Text segment below:
Pan searing is great for any relatively small piece of protein, like your steaks and your chops, your chicken breasts and fish fillets. But to do it right, you first need to understand all the variables.

We call this method "pan searing" because it produces a lip-smacking, golden-brown crust surrounding a perfectly cooked inside. For chicken breasts, that's an internal temperature of 165 degrees. Steaks, chops and fish fillets are more challenging because it depends on how well-done you want them.

Pan searing is easy in the sense that there's not much to it: Drop a seasoned piece of protein in a hot, lightly oiled pan, then flip it halfway through. Done. Here's the caveat: There are a gajillion variables, and the only way to know those variables is to practice, practice, practice.

Sure, I can give some good advice that will increase your chances of success: Have a pan that's just big enough to hold what you're cooking. Get it nice and hot first, then dry your protein thoroughly and season it. But, the sad truth is that the main thing you want to know is, how long do we cook it? And the answer, always, is, "Until it's done."
End of Text segment.
→ Problems and tasks:
- A) Reproduce the portion of the pan-searing passage that begins with the words containing "Pan searing is easy" and ends with "practice, practice, practice.".
- B) According to the pan-searing passage, what internal temperature marks a perfectly cooked chicken breast?
Data below:
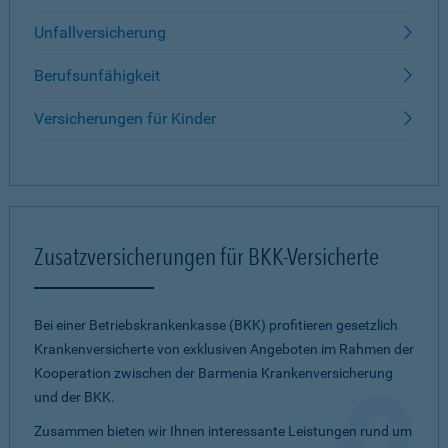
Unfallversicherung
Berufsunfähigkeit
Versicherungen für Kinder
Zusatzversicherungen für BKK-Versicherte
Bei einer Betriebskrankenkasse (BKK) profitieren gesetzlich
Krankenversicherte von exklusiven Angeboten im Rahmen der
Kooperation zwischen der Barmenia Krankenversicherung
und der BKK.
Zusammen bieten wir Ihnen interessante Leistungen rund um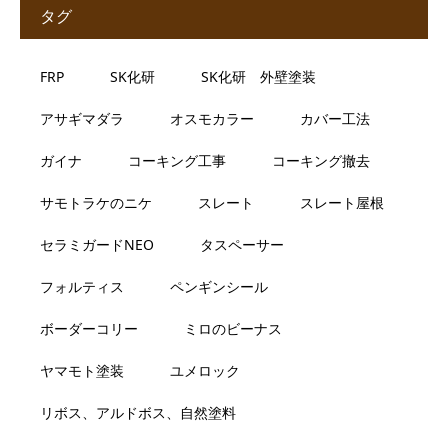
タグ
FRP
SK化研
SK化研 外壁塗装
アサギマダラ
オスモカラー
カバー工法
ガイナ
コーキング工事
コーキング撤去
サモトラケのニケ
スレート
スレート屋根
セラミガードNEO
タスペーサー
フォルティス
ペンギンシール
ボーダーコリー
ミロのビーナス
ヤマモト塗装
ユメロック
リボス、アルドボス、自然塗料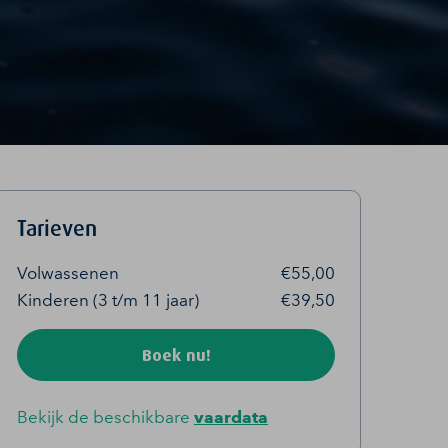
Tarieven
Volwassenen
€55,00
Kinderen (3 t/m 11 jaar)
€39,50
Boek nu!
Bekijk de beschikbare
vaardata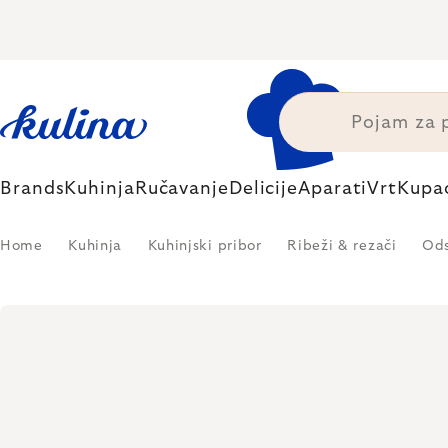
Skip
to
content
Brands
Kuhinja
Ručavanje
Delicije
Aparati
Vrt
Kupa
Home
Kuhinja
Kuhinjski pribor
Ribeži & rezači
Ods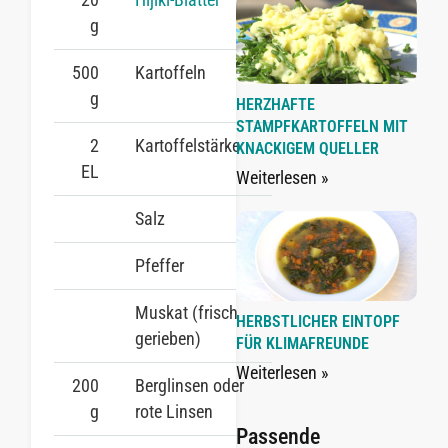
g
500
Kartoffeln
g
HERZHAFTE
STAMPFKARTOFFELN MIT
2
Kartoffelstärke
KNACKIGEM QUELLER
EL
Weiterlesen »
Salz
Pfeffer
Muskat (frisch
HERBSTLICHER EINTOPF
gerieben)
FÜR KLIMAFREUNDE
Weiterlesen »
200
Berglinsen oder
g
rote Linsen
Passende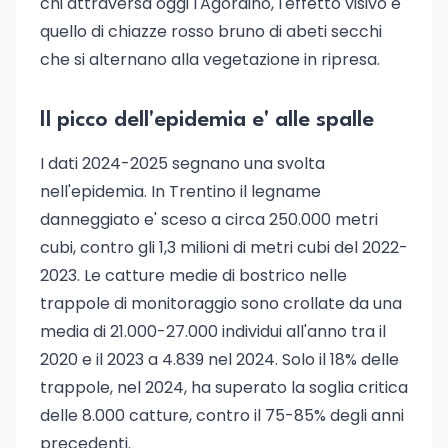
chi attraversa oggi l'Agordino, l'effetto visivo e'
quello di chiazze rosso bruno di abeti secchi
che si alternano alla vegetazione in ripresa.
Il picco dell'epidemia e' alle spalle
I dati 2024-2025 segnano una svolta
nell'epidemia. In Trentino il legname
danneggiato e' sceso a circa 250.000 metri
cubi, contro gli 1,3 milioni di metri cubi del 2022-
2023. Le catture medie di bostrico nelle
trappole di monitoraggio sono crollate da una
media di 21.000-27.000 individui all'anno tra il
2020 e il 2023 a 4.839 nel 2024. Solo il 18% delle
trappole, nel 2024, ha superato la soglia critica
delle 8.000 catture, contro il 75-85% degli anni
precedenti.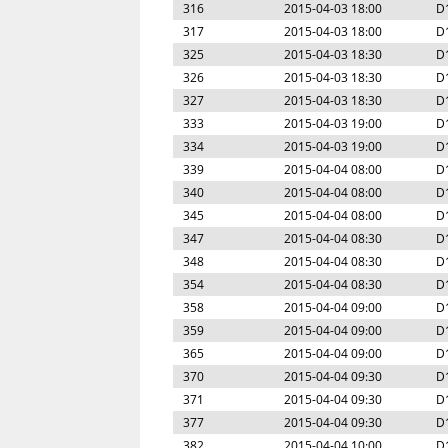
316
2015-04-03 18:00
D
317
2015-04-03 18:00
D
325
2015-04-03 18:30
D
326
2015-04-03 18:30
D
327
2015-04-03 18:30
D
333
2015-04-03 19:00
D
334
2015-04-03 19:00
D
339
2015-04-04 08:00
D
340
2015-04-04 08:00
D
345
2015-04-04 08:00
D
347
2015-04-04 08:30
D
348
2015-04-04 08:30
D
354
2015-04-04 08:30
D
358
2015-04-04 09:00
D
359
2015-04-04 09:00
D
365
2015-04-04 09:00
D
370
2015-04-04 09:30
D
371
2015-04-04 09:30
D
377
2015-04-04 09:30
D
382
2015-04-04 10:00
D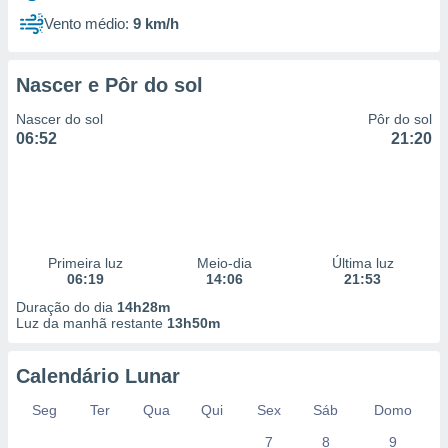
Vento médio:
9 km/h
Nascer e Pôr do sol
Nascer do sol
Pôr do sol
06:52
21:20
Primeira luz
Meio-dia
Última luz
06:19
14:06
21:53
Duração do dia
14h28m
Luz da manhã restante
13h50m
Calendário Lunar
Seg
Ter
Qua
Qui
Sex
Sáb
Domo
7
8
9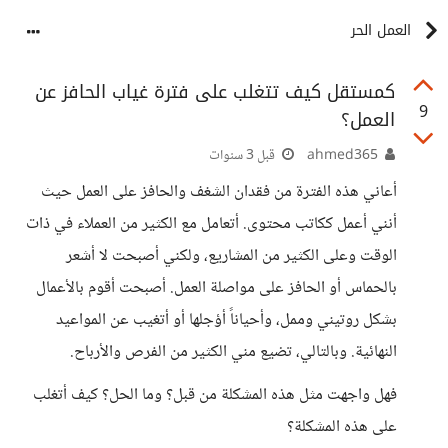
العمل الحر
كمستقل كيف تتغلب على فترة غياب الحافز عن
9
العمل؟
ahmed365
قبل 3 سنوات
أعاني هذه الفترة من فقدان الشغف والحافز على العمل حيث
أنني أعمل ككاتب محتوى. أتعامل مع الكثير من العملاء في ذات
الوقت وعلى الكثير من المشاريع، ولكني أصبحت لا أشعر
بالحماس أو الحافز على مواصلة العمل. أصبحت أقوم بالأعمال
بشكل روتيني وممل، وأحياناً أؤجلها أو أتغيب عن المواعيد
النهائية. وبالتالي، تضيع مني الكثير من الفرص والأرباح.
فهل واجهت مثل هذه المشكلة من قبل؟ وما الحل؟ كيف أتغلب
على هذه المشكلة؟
End of Data.
→ Replies:
- A)
Pan searing is easy in the sense that there's not much to it: Drop a seasoned piece of protein in a hot, lightly oiled pan, then flip it halfway through. Done. Here's the caveat: There are a gajillion variables, and the only way to know those variables is to practice, practice, practice.

- B) 165 degrees